With the Trotter Gear, and this was the real incentive, I can make pot roast bacon with trotter and prunes on foie gras toast (foie gras smuggled in from Paris). But also in Beyond Nose and Tail, guinea fowl, red cabbage, trotter and prune (I'm noticing a prune theme), beef and pickled walnut stew (pickled walnuts a big treat in this house) and, erm, braised squirrel, which, I think, I my pass on for now, as with the snails (regular garden snails that is), trotter sausage and chickpeas. The finest moment, apparently, for Trotter Gear is game pie, that I shall most certainly try, but not with the pheasant currently bleeding all over my fridge.

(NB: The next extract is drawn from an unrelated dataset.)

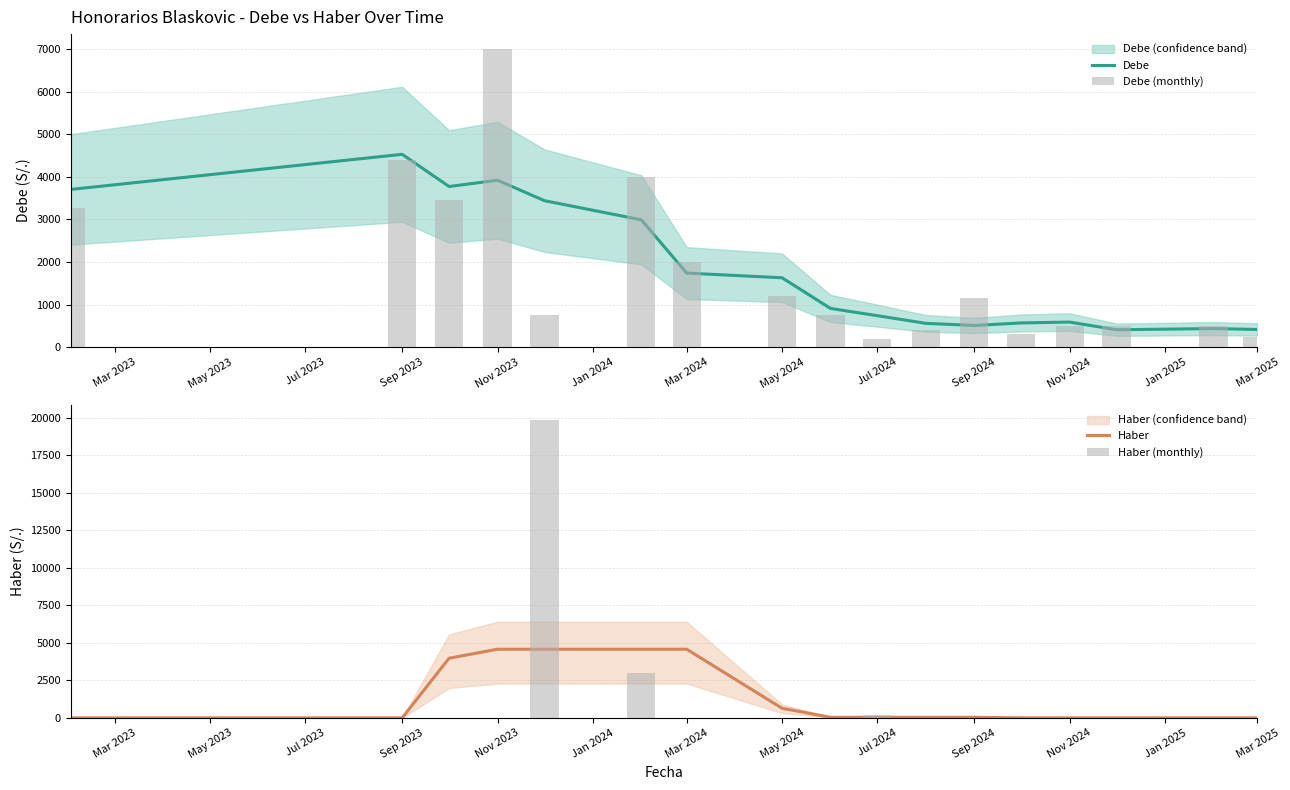

The value of Debe at Nov 2024 is 393.2. True or false?

False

OK, so now, as asked for expressly by my grandad for tonight's tea: tongue. I think now might be a good time to try the sloe gin I made.

Saturday 2 January 2010

Tongue in cheek?

And for the next installment, probably Monday or Tuesday...ox tongue.

Trotter Gear

According to my current bible Beyond Nose to Tail: A Kind of British Cooking Part II by Fergus Henderson of St Johns, "No fridge should be without its jar of Trotter Gear". I acquired four pigs trotters from my butchers, Meads Village Butchers, in Meads, Eastbourne. They very kindly gave me the trotters for free – partly because as I was also buying a whole salted ox tongue, smokey streaky bacon and a pheasant for tonight, about £15 for what I reckon is at least five meals.

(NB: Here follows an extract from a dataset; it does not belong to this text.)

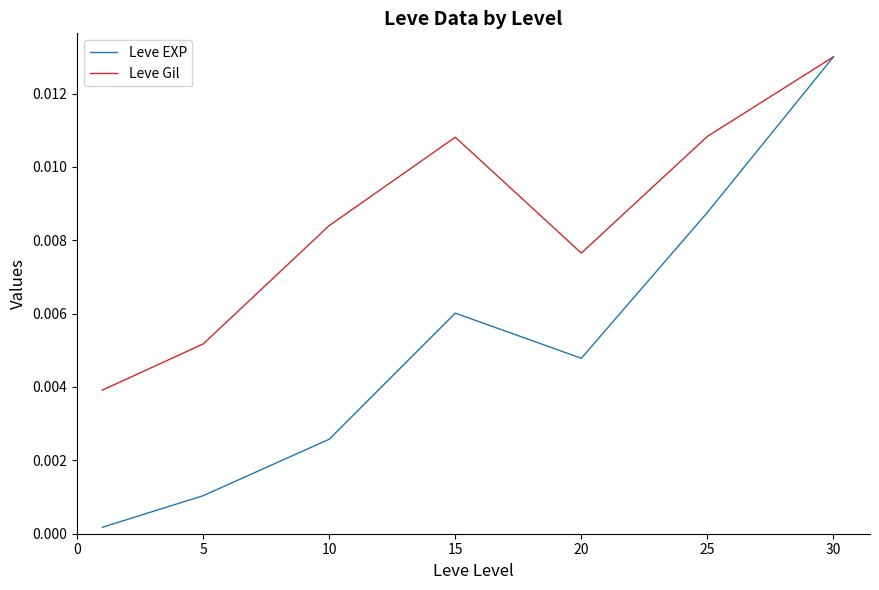

What are all the series names shown in the legend?

Leve EXP, Leve Gil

So the paraphrased recipe for Trotter Gear (sic: always caped up for some reason) – with pictures...
1. Place trotters in a large casserole, cover with water and bring to boil for five minutes to release the initial scum given off by trotters.
Bit wierd looking at the trotters – I ate one in a bistro in Paris a couple of months ago, seared and covered in flour and probably cayenne pepper, delicious and fatty, but full of bones. However, it was bigger than these ones. It looks as though it had a limp. The trotters boiled up with a lot of stuff on the top. The reason why Fergus Henderson suggests that when making meat stock to constantly skim the top.

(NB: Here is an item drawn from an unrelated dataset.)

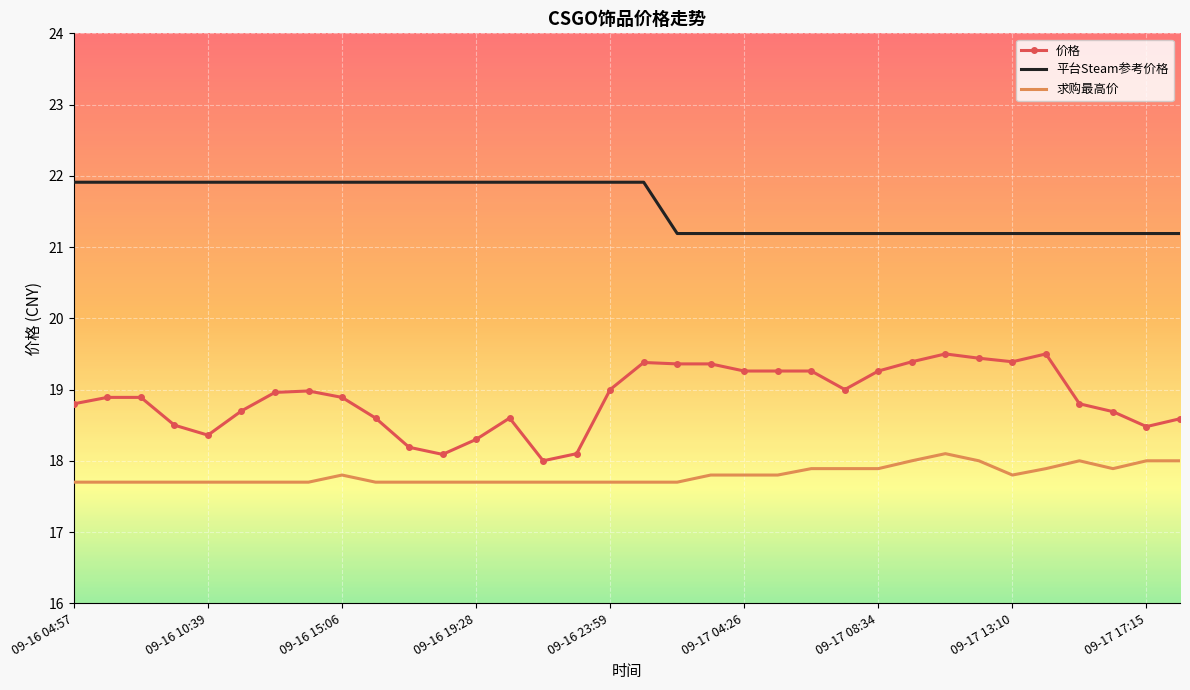

What is the smallest value displayed?

17.7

2. Place blanched trotters into the pot with vegetables (Onions, carrots, celery, leeks (split in half), head of garlic, thyme, pepper corns and madiera - but I am using red wine, which may be a mistake, I don't think it will be sweet enough)). Cover with stock and place in a gentle oven for three hours.
We had some stock already – something I am learning is essential. Anyway, easy so far. No chopping of veggies – in the oven for three hours. And I'll continue from then.

Adventures in Offal

My interest in the wobbly bits of animals that are often left in the butchers' fridge (until he takes it home and cooks it), is probably rooted in a deep love for Argentina and simple Argentine cuisine. I have lived in the country for a total of five years; first between 1998 and 2001, and then again in 2006 to 2008, with my new wife. While I returned to the UK I profoundly missed Argentine life and culture. The utter excitement of living in Buenos Aires – chaotic and unpredictable – was irresistible, a far cry from sleepy Eastbourne on the south coast of England. The one constant, however, in Argentine life, among the violence and fear caused by a grave financial crisis, was the asado. Quite simply it is a barbecue. But like meals in many Latin influence countries, the asado was a coming together for the family. I have heard, in all seriousness, that it is the cornerstone of Argentine society.

I missed it, so I returned. It was however, more than I'd like to admit, a little piece of meat, crisped on a barbecue, soft in the middle and lightly wet with fresh lemon juice the real reason I returned. Yes, I uprooted my new wife, flew us half way around the world to Buenos Aires for a piece of meat. I don't want to exaggerate, it wasn't 100% the reason I returned, just about 60% of it. A lot for a thymus gland. The veal sweetbread is a stunning piece food. With the texture of a scallop, a hint of a liver, but meaty, fatty and fabulous.

I will, in time, further explain other reasons for the blog. But in short, it was the Argentine experience, a meal at the truly great St John's Restaurant and healthy addiction to Fergus Henderson's cookbooks – which shall make up much of the recipes I follow, and a culinary inquisitiveness for the tastiest (and often cheapest) odd bits of animals.